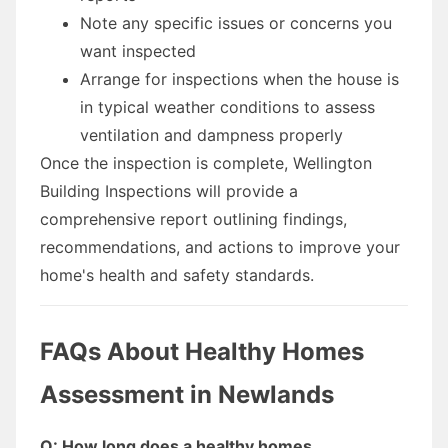
Note any specific issues or concerns you
want inspected
Arrange for inspections when the house is
in typical weather conditions to assess
ventilation and dampness properly
Once the inspection is complete, Wellington
Building Inspections will provide a
comprehensive report outlining findings,
recommendations, and actions to improve your
home's health and safety standards.
FAQs About Healthy Homes
Assessment in Newlands
Q: How long does a healthy homes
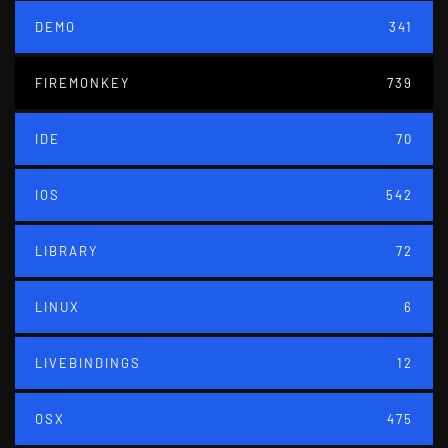
DEMO
341
FIREMONKEY
739
IDE
70
IOS
542
LIBRARY
72
LINUX
6
LIVEBINDINGS
12
OSX
475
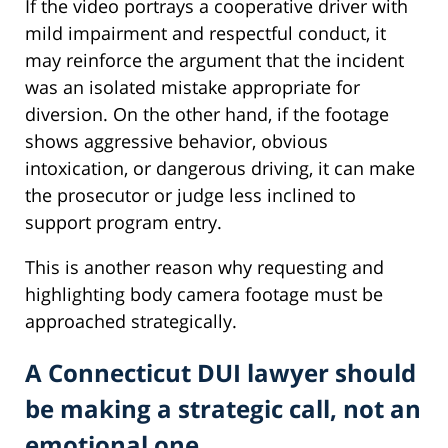
If the video portrays a cooperative driver with
mild impairment and respectful conduct, it
may reinforce the argument that the incident
was an isolated mistake appropriate for
diversion. On the other hand, if the footage
shows aggressive behavior, obvious
intoxication, or dangerous driving, it can make
the prosecutor or judge less inclined to
support program entry.
This is another reason why requesting and
highlighting body camera footage must be
approached strategically.
A Connecticut DUI lawyer should
be making a strategic call, not an
emotional one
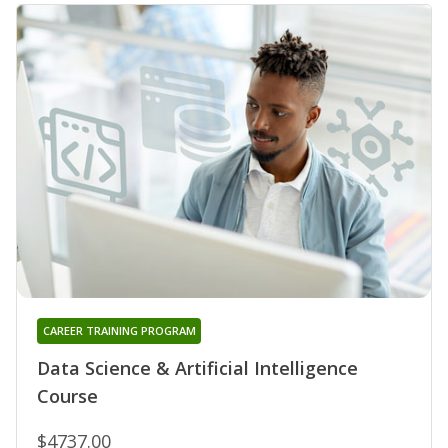
CAREER TRAINING PROGRAM
Data Science & Artificial Intelligence
Course
$4737.00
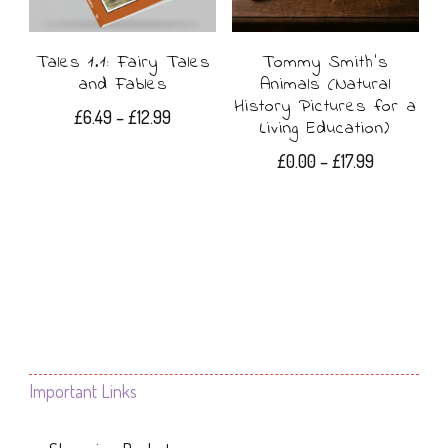
Tales 1.1: Fairy Tales
Tommy Smith’s
and Fables
Animals (Natural
History Pictures for a
Price
£
6.49
–
£
12.99
Living Education)
range:
This
Price
£
0.00
–
£
17.99
£6.49
range:
product
through
This
£0.00
£12.99
has
product
through
£17.99
multiple
has
variants.
multiple
The
variants.
options
The
Important Links
may
options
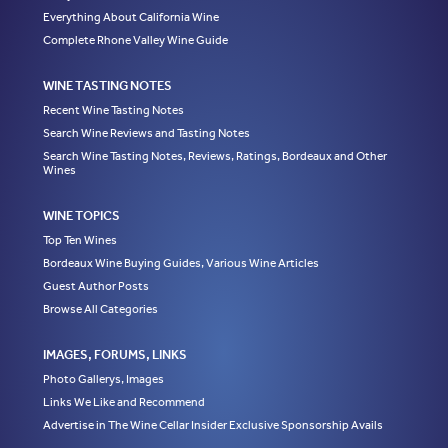
Everything About California Wine
Complete Rhone Valley Wine Guide
WINE TASTING NOTES
Recent Wine Tasting Notes
Search Wine Reviews and Tasting Notes
Search Wine Tasting Notes, Reviews, Ratings, Bordeaux and Other
Wines
WINE TOPICS
Top Ten Wines
Bordeaux Wine Buying Guides, Various Wine Articles
Guest Author Posts
Browse All Categories
IMAGES, FORUMS, LINKS
Photo Gallerys, Images
Links We Like and Recommend
Advertise in The Wine Cellar Insider Exclusive Sponsorship Avails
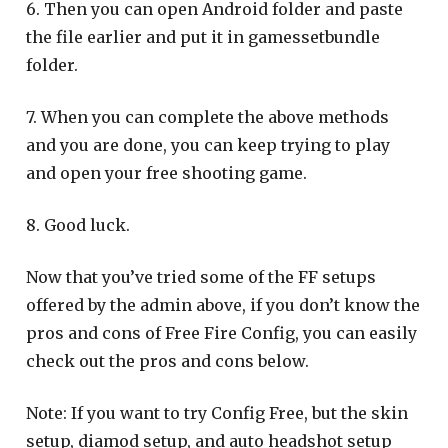
6. Then you can open Android folder and paste
the file earlier and put it in gamessetbundle
folder.
7. When you can complete the above methods
and you are done, you can keep trying to play
and open your free shooting game.
8. Good luck.
Now that you’ve tried some of the FF setups
offered by the admin above, if you don’t know the
pros and cons of Free Fire Config, you can easily
check out the pros and cons below.
Note: If you want to try Config Free, but the skin
setup, diamod setup, and auto headshot setup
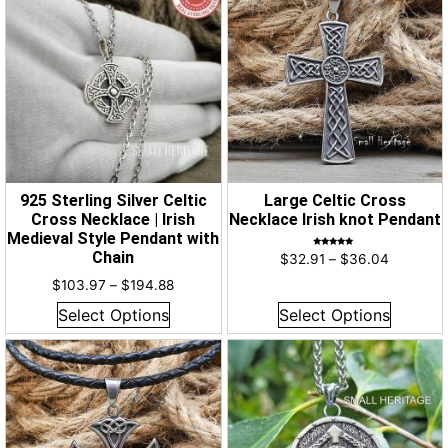
925 Sterling Silver Celtic
Large Celtic Cross
Cross Necklace | Irish
Necklace Irish knot Pendant
Medieval Style Pendant with
Chain
Rated
$
32.91
–
$
36.04
5.00
out of 5
$
103.97
–
$
194.88
Select Options
Select Options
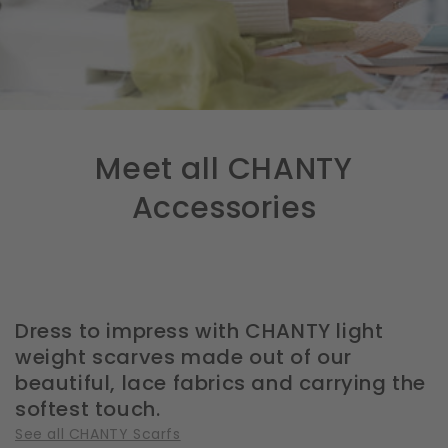
Meet all CHANTY
Accessories
Dress to impress with CHANTY light
weight scarves made out of our
beautiful, lace fabrics and carrying the
softest touch.
See all CHANTY Scarfs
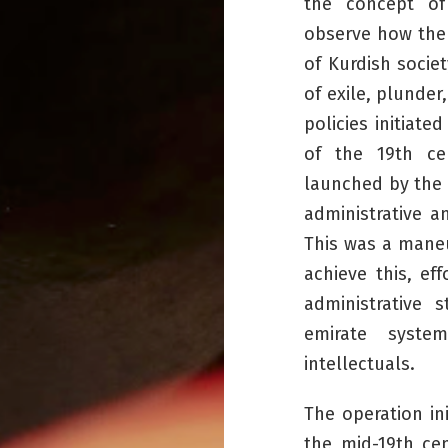
the concept of
observe how the 
of Kurdish socie
of exile, plunder
policies initiate
of the 19th cen
launched by the 
administrative a
This was a maneu
achieve this, ef
administrative 
emirate syste
intellectuals.
The operation in
the mid-19th ce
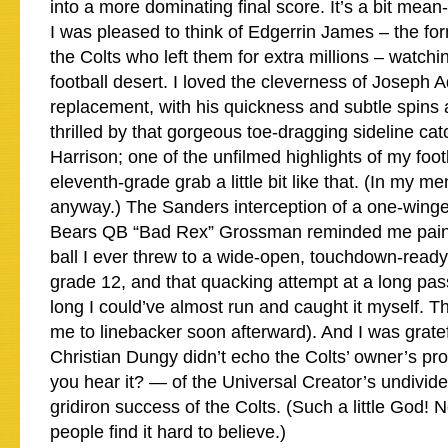
into a more dominating final score. It’s a bit mean-s
I was pleased to think of Edgerrin James – the for
the Colts who left them for extra millions – watchi
football desert. I loved the cleverness of Joseph 
replacement, with his quickness and subtle spins a
thrilled by that gorgeous toe-dragging sideline ca
Harrison; one of the unfilmed highlights of my foot
eleventh-grade grab a little bit like that. (In my men
anyway.) The Sanders interception of a one-wing
Bears QB “Bad Rex” Grossman reminded me painfu
ball I ever threw to a wide-open, touchdown-read
grade 12, and that quacking attempt at a long pass
long I could’ve almost run and caught it myself. 
me to linebacker soon afterward). And I was gratef
Christian Dungy didn’t echo the Colts’ owner’s pr
you hear it? — of the Universal Creator’s undivided
gridiron success of the Colts. (Such a little God
people find it hard to believe.)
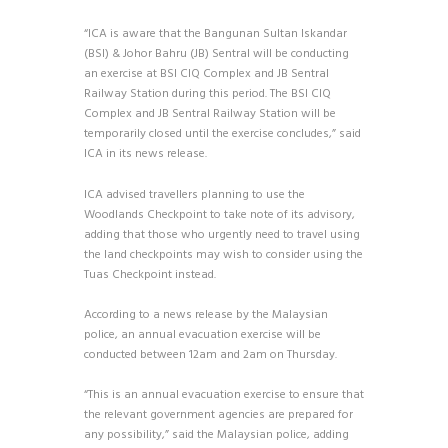
“ICA is aware that the Bangunan Sultan Iskandar
(BSI) & Johor Bahru (JB) Sentral will be conducting
an exercise at BSI CIQ Complex and JB Sentral
Railway Station during this period. The BSI CIQ
Complex and JB Sentral Railway Station will be
temporarily closed until the exercise concludes,” said
ICA in its news release.
ICA advised travellers planning to use the
Woodlands Checkpoint to take note of its advisory,
adding that those who urgently need to travel using
the land checkpoints may wish to consider using the
Tuas Checkpoint instead.
According to a news release by the Malaysian
police, an annual evacuation exercise will be
conducted between 12am and 2am on Thursday.
“This is an annual evacuation exercise to ensure that
the relevant government agencies are prepared for
any possibility,” said the Malaysian police, adding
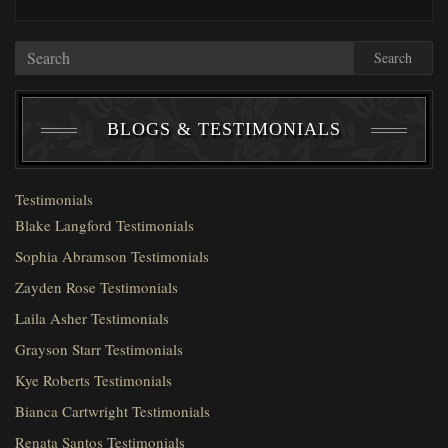
Search
BLOGS & TESTIMONIALS
Testimonials
Blake Langford Testimonials
Sophia Abramson Testimonials
Zayden Rose Testimonials
Laila Asher Testimonials
Grayson Starr Testimonials
Kye Roberts Testimonials
Bianca Cartwright Testimonials
Renata Santos Testimonials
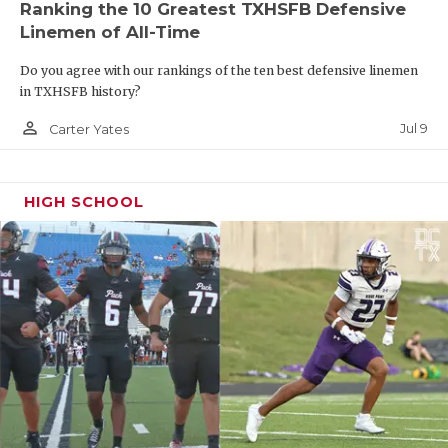
Ranking the 10 Greatest TXHSFB Defensive
Linemen of All-Time
Do you agree with our rankings of the ten best defensive linemen
in TXHSFB history?
person_outline
Jul 9
Carter Yates
HIGH SCHOOL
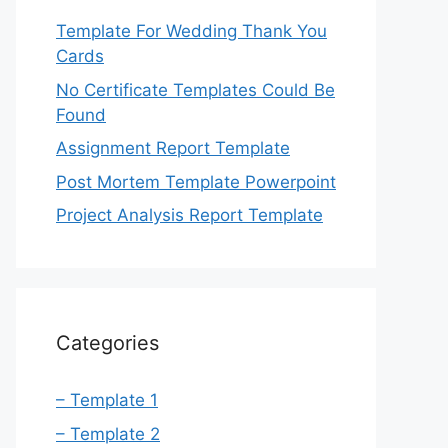
Template For Wedding Thank You
Cards
No Certificate Templates Could Be
Found
Assignment Report Template
Post Mortem Template Powerpoint
Project Analysis Report Template
Categories
– Template 1
– Template 2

**ACTIVITY**
Only the lines from the one containing "ICA in its news release." through the last line of the data belong in the copy, both included and reproduced exactly. Pictures do not.

**REPLY TO THE EXERCISE**
ICA in its news release.
ICA advised travellers planning to use the
Woodlands Checkpoint to take note of its advisory,
adding that those who urgently need to travel using
the land checkpoints may wish to consider using the
Tuas Checkpoint instead.
According to a news release by the Malaysian
police, an annual evacuation exercise will be
conducted between 12am and 2am on Thursday.
“This is an annual evacuation exercise to ensure that
the relevant government agencies are prepared for
any possibility,” said the Malaysian police, adding
Search
BLOGS & TESTIMONIALS
Testimonials
Blake Langford Testimonials
Sophia Abramson Testimonials
Zayden Rose Testimonials
Laila Asher Testimonials
Grayson Starr Testimonials
Kye Roberts Testimonials
Bianca Cartwright Testimonials
Renata Santos Testimonials
Ranking the 10 Greatest TXHSFB Defensive
Linemen of All-Time
Do you agree with our rankings of the ten best defensive linemen
in TXHSFB history?
person_outline
Jul 9
Carter Yates
HIGH SCHOOL
Template For Wedding Thank You
Cards
No Certificate Templates Could Be
Found
Assignment Report Template
Post Mortem Template Powerpoint
Project Analysis Report Template
Categories
– Template 1
– Template 2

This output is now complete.